▶ [What to produce]: Your response should reproduce every line of the entries that contains the word "lines".

(Stored items)
╔══

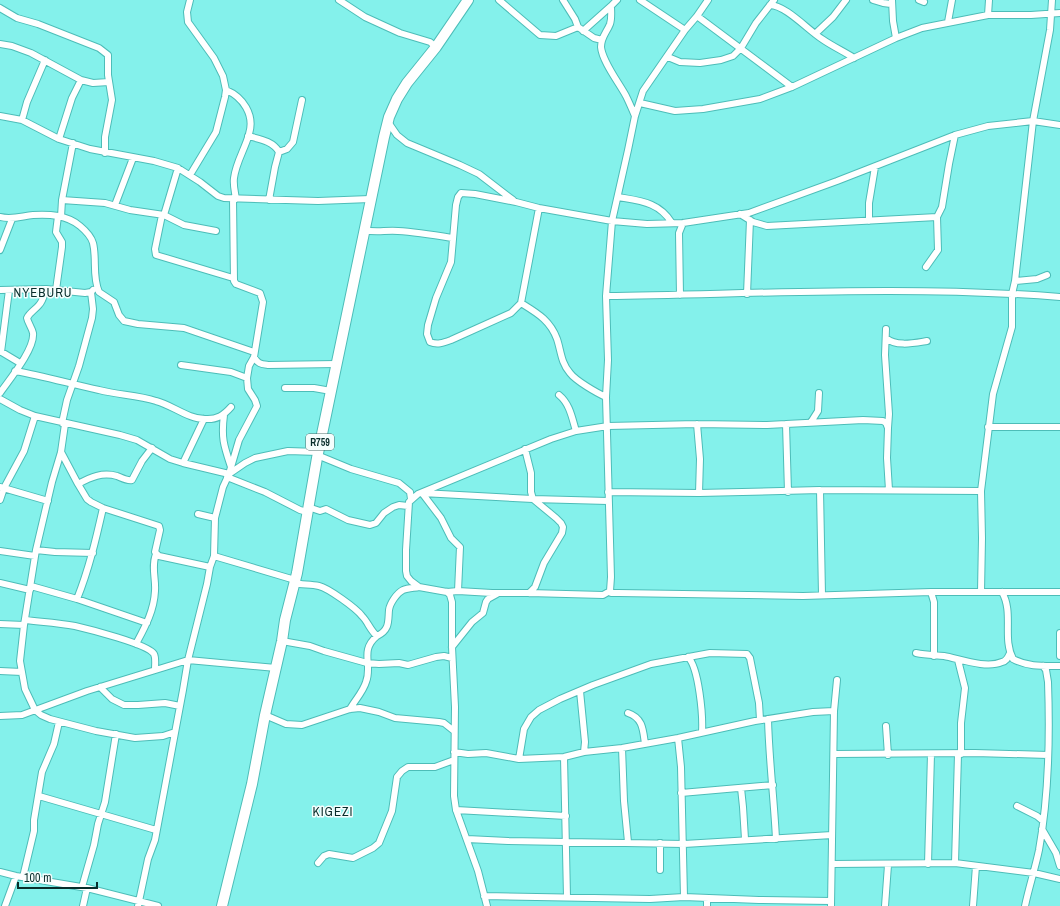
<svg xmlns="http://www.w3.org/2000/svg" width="1060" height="906" font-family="'Archivo Narrow',sans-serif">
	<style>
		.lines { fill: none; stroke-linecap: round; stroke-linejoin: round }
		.street-casing { stroke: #4dbdb8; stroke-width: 8 }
		.primary-casing { stroke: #4dbdb8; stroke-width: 12 }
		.street { stroke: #fff; stroke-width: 6 }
		.primary { stroke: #fff; stroke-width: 10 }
		.labels { text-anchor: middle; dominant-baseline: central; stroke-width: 3; stroke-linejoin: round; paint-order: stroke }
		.shield { fill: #f5fefd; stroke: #4f6c6a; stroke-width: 1 }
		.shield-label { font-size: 10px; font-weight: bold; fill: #082d2b }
		.quarter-label { font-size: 13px; letter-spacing: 1px; fill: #082d2b; stroke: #f5fefd }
	</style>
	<rect width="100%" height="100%" fill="#84f1eb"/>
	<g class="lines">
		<defs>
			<path id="street" d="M339,0L365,17L400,33L430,42L436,47
				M499,0L540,35L556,36L578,27
				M563,0L575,19L578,27L594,38L602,40
				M617,0L611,6C611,11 612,18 610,24C607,32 601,37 601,47C602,61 619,83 626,96C629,102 632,109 635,116
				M640,0L685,30
				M708,0L697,16L685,30L643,91L635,116L628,150L612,221L606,296L608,360L606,397L611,577L610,591L603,595L529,593H492L458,591L447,592L419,587L411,581L407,576L406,571V550L409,502L418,494L551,439L576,431L608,426L697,424L767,425L863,420L883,421L886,423L888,428L887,458L889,490
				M873,0L883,3L891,4
				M892,0L893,21L896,38
				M919,0L924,2
				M770,5C785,5 808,30 822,39C832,46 843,51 854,58
				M0,8L17,18L38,24L99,48L108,55V75L112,100L105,137V153
				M988,15L989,0
				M697,16L792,87
				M948,22L952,0
				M583,31L611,6
				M815,34L833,17L846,0
				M0,44L12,46L31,53L81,80L93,83L109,82
				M668,57L680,62L700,63L721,60L733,56L741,48L756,23L774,0
				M226,90C243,97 255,115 249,134C245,149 236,162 234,178C233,185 235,192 236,199
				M640,103L675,111L703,109L760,99L792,87L896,38L922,28L988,15H1031L1060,13
				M0,116L22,120L59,139L90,149L154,161L178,168L200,182L218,196L224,198L318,201L370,199
				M22,120L27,102L45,60
				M388,122L397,135L407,143L460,165L479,174L513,200
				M248,136C259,139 273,141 279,152L275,167L269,200
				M59,139L72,98L81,80
				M279,152L287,149L293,142L302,100
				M190,175L216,132L225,97L226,90L223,76L214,58L188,22L187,12L190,0
				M618,197C641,201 659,202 672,223
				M62,200L105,203L130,210L164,215L184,225L216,231
				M115,205L133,158
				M539,208L521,303L511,313L451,340C443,343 437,345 430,342L427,334L428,325L436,298L451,262L456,205L458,197L461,193L475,194L516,202L539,208L612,221L647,224L683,223L749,213L837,181L955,135L988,126L1033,121L1060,125
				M740,214L753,222L767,226L937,217L942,207L949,164L955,135
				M162,215L155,249L156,255L233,278
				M164,215L178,168
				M0,217C12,220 22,216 33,215C50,214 67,215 80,226C86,231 91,236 93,243C97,259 92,276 99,292L114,302L119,315L124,321L138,324L184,328L254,352
				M61,217L62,200L73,143
				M869,221V203L875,167
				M363,230C377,233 385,230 398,231C416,232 434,235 452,238
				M0,250L12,219
				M926,267L938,250L937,217
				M1015,281L1037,279L1047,275
				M0,290L46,289L85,293L91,292L93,290
				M56,290L62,247V242L56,232L58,216
				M747,294L750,220
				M680,295L679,233L683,223
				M606,296C757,294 909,285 1060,297
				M521,303C537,313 550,320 557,339C561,351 561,363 570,373C576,381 597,393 606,397
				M886,329L885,355L889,414L888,428
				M886,338C896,347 914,343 927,341
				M0,351L20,363
				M1,352L9,290
				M254,357C258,364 261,364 268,365L336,364
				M181,365L231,372L247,378
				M15,371C43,376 71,384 99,390C118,395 138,395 156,401C172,405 188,419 205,419C217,420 224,415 231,407
				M285,388H314L331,391
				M0,393C9,380 35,349 33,333C32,328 28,323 27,318C30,312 35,310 39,305C43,301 44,295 46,289
				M559,395C570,404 572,418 576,431
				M0,399L20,410L35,416L120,435L137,440L170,459L183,463L229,474L239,440L257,406L255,400L248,389L247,378L249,366L254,357L263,302L260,293L236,284L234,281L233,199
				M224,415C221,438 224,446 231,467
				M811,422L818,411L819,393
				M62,423L67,400L79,366L92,318L93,309L91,292
				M65,424L61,452L52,482L36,550L24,625L20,661L25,689L35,710L41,715L50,719L96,731L135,738L163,736L175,732
				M697,424L700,459L699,493
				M786,424L788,492
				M988,427H1060
				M525,449L531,473V492L533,499L556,518L561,523L563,527L562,533L544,563L535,587L529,593
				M61,452L78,484L87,499L91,502L103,508L159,526L160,530L155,552L159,556L210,567
				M317,455L351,469L399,483L410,492L411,499
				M183,463L204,419
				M227,477L265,492L300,510L307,512
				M78,484C91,477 102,472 117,476C122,478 127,481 132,480L142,461L152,448
				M0,487L48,501
				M820,490L822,595
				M608,492L699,493L820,490L981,491
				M422,493L533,499L608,501
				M422,493L441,518L451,538L460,547L458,591
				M0,500L4,488L24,451L35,416
				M308,507L320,511L326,509L348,520L370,525L376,523L384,513L393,507L399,505L408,506
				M198,514L215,518
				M36,550L55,552L93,553
				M0,551L35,556
				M214,556L295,580
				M0,583L30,590
				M294,583C302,585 310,584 319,586C328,588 356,608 362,616C368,622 370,630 377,636C390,630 388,621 389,610C390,603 397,593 403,590C408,588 414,588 419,587
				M31,586L77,599L147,623
				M610,591L611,593H618L803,596L931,592H1060
				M447,592L450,595L452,602V647L455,707L454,796L456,810L478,871L487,906
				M931,592L934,602V656
				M981,592L982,538L981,491L993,394L1012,327V294L1015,281L1033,121L1050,30L1052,0
				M1002,592C1014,613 1002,638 1013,659C1028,667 1043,666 1060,666
				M77,599C89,569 96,539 103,508
				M25,620C42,622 59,623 75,626C88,629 148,644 154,654C156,658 155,664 155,669
				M0,624L24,625
				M1060,633V656
				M282,641L310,646L324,651L367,663L379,664L399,663L408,665L436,657L444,656L452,658
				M136,644C145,627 154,611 155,591C156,578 151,567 156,554
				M452,647L472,622L483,613L486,602L488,599L497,594
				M916,653C926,655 934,655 944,656C960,659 986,669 1002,662C1007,661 1008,657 1010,653
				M688,657C699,668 703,716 702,732
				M958,660L965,688L961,723V754
				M0,671L22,672
				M100,687L112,699L124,705H138L165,703L180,706
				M580,691L585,742L584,752
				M350,709C355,700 363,692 366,682C373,664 359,651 377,636
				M628,713C643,718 643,730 645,744
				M265,715L286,724L302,725L350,709L360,708L379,712L395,718L439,722L444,723L454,731
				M0,716L22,715L87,691L188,660L276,668
				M768,719C769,759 774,799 776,839
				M886,726L888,755
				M678,738L681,767L684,897
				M622,748L624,801L628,842
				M454,752L468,754L486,753L519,759L564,757L584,752L622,748L678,738L755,721L813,712L834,711
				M834,754L975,753L1048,755
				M564,757L567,897
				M519,759L524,729L531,717L539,710L560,699L593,685L651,664L710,653L747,654L750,658L759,703L760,720
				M741,788L743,807L745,839
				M681,793L773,785
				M39,796L156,830
				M1017,806L1037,816L1043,821
				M456,810L566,816
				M1042,829L1056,853L1060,866
				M467,839L508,841L684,844L832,835
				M660,843V870
				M318,863L324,856L329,854L353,858L373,848L379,843L392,811L397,777L402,771L408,767H435L454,760
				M955,863L958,754
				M832,864L955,863L1034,873L1060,879
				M928,864L931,754
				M0,872L16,876L87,888L158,906
				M23,877L34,831V820L42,772L54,744L59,722
				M82,887L94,845L98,824L105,802L116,734
				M484,896L650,899L684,897L759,900L831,901
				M707,898V906
				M5,906L16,876
				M83,906L87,888
				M138,906L148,859L155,840L183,690L188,660L207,584L210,567L214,556L215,518L223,487L229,474L245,463L255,458L288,451L318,452
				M831,906L834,711L837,680
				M885,906L888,865
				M973,906L976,866
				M1025,906C1029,887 1035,869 1039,850C1049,795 1050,738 1048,682L1046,670L1043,666"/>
			<path id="primary" d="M222,906L252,784L265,715L282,641L285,620L297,573L317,458L384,137L389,117L397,99L407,83L436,47L468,0"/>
		</defs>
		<use href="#street" class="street-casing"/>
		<use href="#primary" class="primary-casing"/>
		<use href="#street" class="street"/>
		<use href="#primary" class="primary"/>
	</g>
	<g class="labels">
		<rect class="shield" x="306" y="434" width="28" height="16" rx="3"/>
		<g class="shield-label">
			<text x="320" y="442">R759</text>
		</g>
		<g class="quarter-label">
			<text x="43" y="292">NYEBURU</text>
			<text x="333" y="811">KIGEZI</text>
		</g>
	</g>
	<path d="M18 882v6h79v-6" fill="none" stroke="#082d2b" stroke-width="2"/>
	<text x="24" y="882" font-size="12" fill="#082d2b" stroke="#f5fefd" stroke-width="3" paint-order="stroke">100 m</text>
</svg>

╚══

▶ [Task output]:
		.lines { fill: none; stroke-linecap: round; stroke-linejoin: round }
	<g class="lines">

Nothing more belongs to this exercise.